→ What the exercise asks
Please return the lines below verbatim, beginning at the one that has "29: (49, 94, 34.09)" and stopping after the one that has "41: (635, 96, 31.53)", and add no other lines.

→ Information supplied

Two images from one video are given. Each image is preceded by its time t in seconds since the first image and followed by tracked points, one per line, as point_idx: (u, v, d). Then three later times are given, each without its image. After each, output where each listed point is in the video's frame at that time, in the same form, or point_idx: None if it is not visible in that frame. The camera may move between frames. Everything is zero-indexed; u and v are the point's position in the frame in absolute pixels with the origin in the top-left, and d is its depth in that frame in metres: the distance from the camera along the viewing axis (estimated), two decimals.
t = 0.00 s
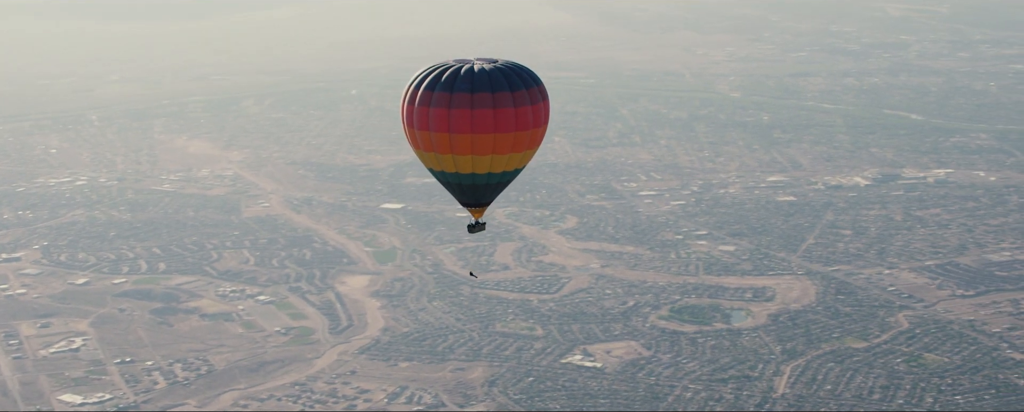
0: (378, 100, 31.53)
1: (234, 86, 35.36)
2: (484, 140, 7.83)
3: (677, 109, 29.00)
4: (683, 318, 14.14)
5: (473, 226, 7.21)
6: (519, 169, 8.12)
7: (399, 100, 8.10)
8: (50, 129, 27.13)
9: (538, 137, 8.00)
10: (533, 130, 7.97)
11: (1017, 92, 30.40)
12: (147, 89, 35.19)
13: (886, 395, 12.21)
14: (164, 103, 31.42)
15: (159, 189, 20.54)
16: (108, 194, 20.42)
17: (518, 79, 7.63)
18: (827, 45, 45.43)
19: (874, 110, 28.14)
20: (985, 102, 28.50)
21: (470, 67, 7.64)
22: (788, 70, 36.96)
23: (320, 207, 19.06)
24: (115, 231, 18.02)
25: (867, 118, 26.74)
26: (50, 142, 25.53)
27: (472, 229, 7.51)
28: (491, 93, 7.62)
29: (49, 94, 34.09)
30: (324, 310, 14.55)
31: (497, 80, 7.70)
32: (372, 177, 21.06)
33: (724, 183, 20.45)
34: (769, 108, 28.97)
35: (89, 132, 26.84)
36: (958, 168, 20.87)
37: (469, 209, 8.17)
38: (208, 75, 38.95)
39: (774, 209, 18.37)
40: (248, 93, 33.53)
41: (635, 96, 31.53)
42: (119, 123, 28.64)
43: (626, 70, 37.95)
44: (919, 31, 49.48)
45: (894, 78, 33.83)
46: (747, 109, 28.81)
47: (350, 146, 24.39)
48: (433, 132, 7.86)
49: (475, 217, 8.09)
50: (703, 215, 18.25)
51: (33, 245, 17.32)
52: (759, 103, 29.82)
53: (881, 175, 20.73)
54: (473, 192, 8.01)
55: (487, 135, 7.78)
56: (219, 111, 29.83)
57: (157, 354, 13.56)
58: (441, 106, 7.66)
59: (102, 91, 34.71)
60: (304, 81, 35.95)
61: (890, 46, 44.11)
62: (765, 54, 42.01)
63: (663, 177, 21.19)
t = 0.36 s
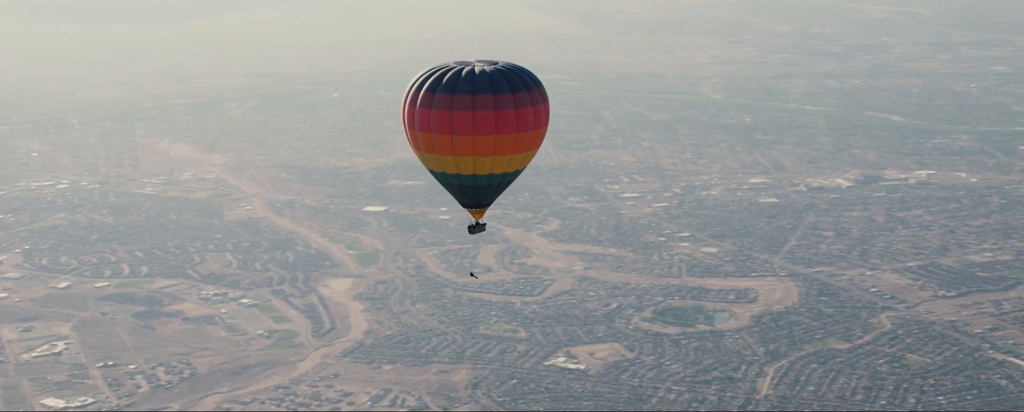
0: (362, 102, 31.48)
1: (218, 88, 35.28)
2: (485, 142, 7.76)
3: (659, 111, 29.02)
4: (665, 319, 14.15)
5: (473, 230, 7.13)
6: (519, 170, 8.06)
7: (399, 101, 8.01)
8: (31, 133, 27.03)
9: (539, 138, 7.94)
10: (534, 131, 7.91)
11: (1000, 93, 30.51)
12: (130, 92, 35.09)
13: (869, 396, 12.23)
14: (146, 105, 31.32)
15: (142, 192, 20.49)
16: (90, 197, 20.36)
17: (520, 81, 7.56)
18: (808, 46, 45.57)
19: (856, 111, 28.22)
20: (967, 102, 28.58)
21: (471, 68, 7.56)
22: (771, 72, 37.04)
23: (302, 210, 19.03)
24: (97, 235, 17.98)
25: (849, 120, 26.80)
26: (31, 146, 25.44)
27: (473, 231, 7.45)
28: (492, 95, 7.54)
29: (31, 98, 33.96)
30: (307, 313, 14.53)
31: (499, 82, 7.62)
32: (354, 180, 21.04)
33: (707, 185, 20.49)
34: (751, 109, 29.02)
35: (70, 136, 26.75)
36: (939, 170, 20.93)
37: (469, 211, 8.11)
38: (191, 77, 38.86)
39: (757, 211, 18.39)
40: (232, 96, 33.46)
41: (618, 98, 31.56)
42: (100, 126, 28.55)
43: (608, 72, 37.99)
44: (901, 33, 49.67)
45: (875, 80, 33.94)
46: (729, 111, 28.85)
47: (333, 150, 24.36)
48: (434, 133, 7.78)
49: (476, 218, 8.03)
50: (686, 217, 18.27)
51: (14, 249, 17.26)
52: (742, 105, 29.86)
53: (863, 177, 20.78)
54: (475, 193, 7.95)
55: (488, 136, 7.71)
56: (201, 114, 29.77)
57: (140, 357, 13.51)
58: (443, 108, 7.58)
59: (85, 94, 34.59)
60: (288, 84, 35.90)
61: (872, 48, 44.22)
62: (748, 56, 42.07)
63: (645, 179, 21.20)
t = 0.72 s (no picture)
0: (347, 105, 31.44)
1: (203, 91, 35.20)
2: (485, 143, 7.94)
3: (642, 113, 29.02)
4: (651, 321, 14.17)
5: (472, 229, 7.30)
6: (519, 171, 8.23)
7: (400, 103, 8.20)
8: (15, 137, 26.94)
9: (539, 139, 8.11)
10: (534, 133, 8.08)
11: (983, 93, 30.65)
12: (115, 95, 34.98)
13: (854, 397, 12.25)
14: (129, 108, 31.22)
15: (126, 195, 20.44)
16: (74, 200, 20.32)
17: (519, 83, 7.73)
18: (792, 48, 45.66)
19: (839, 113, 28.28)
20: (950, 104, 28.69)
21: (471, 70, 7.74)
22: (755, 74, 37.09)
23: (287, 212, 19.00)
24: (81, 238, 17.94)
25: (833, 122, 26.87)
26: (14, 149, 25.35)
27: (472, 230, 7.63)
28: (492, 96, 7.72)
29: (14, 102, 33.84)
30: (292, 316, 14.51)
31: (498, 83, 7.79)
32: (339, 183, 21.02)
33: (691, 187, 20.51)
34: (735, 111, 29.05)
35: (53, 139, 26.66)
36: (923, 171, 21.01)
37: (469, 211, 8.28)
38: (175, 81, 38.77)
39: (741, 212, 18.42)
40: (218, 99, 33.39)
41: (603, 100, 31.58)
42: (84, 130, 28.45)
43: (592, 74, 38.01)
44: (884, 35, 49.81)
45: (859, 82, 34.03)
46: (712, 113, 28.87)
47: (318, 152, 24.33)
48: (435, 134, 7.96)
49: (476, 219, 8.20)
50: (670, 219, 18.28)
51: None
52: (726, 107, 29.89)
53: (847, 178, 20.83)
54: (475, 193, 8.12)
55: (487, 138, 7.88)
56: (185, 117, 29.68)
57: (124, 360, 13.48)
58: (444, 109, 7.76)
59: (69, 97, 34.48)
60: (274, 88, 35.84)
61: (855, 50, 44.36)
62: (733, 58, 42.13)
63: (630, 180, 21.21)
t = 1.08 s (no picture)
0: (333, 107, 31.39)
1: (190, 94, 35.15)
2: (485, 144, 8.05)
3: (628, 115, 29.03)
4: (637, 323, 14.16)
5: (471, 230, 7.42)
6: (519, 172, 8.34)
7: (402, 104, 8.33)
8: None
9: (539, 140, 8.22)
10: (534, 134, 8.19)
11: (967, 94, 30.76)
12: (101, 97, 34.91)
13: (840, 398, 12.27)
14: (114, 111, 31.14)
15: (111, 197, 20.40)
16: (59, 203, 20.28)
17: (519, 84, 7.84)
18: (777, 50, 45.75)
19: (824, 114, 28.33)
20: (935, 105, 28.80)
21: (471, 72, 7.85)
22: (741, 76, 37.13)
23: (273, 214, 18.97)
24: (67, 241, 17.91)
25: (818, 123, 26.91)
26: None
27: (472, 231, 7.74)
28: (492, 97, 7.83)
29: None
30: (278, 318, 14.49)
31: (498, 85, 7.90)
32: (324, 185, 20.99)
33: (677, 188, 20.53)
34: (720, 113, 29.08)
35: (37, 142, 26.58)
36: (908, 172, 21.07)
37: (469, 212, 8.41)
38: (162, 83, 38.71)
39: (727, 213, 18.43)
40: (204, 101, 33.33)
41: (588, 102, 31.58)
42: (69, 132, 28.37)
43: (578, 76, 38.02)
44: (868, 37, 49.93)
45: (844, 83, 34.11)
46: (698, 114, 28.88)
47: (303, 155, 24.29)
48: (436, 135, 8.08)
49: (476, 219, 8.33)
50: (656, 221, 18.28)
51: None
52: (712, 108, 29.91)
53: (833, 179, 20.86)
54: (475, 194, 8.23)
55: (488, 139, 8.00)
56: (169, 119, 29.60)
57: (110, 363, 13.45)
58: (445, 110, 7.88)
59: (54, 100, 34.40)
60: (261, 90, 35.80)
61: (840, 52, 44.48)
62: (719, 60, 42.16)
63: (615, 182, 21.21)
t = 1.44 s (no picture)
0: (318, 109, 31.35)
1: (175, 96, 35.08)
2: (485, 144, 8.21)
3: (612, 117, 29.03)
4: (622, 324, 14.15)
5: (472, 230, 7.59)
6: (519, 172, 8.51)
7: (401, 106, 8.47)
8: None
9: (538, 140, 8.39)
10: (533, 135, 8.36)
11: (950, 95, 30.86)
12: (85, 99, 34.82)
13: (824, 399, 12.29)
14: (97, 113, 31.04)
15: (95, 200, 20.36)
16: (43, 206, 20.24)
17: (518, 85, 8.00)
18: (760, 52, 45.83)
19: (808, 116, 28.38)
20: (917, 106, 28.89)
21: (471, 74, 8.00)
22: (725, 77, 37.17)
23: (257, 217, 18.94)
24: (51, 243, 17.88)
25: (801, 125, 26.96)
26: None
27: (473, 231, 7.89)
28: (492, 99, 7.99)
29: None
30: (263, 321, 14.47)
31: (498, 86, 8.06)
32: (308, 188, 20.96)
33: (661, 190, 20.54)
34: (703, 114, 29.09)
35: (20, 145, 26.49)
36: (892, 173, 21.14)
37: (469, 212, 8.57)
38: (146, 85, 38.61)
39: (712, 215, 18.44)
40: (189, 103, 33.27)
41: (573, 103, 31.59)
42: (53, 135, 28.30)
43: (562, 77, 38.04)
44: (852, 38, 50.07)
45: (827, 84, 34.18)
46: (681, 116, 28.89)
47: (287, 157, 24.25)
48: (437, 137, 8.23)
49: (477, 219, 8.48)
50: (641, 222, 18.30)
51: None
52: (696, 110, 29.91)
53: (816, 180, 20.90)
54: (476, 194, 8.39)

→ Exercise answer
29: (49, 94, 34.09)
30: (324, 310, 14.55)
31: (497, 80, 7.70)
32: (372, 177, 21.06)
33: (724, 183, 20.45)
34: (769, 108, 28.97)
35: (89, 132, 26.84)
36: (958, 168, 20.87)
37: (469, 209, 8.17)
38: (208, 75, 38.95)
39: (774, 209, 18.37)
40: (248, 93, 33.53)
41: (635, 96, 31.53)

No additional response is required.